Exercise objective =>
Copy every line of text in the listing below without any changes, and leave the pictures out of your answer.

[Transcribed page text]

Content starts

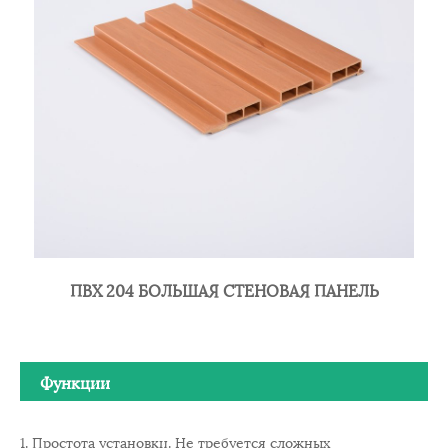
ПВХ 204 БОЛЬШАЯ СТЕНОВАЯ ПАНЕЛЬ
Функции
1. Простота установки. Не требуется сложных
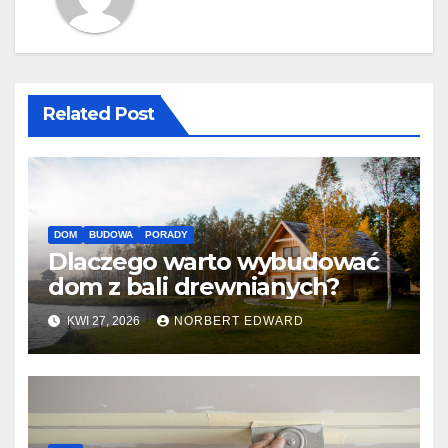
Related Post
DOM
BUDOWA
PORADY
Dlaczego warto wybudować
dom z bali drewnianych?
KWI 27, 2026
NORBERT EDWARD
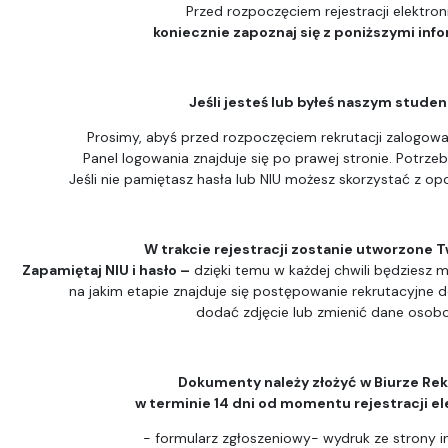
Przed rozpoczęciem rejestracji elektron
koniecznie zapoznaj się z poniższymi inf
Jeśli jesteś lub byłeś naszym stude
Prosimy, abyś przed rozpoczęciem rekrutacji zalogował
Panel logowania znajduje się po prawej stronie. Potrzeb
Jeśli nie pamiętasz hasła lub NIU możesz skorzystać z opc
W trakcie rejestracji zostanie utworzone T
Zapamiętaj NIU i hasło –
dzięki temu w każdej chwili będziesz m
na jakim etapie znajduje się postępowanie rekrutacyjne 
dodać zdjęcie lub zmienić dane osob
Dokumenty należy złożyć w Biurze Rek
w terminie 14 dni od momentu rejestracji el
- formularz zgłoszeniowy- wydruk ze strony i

Content ends

Solution for this exercise =>
ПВХ 204 БОЛЬШАЯ СТЕНОВАЯ ПАНЕЛЬ
Функции
1. Простота установки. Не требуется сложных
Related Post
DOM
BUDOWA
PORADY
Dlaczego warto wybudować
dom z bali drewnianych?
KWI 27, 2026
NORBERT EDWARD
Przed rozpoczęciem rejestracji elektron
koniecznie zapoznaj się z poniższymi inf
Jeśli jesteś lub byłeś naszym stude
Prosimy, abyś przed rozpoczęciem rekrutacji zalogował
Panel logowania znajduje się po prawej stronie. Potrzeb
Jeśli nie pamiętasz hasła lub NIU możesz skorzystać z opc
W trakcie rejestracji zostanie utworzone T
Zapamiętaj NIU i hasło –
dzięki temu w każdej chwili będziesz m
na jakim etapie znajduje się postępowanie rekrutacyjne 
dodać zdjęcie lub zmienić dane osob
Dokumenty należy złożyć w Biurze Rek
w terminie 14 dni od momentu rejestracji el
- formularz zgłoszeniowy- wydruk ze strony i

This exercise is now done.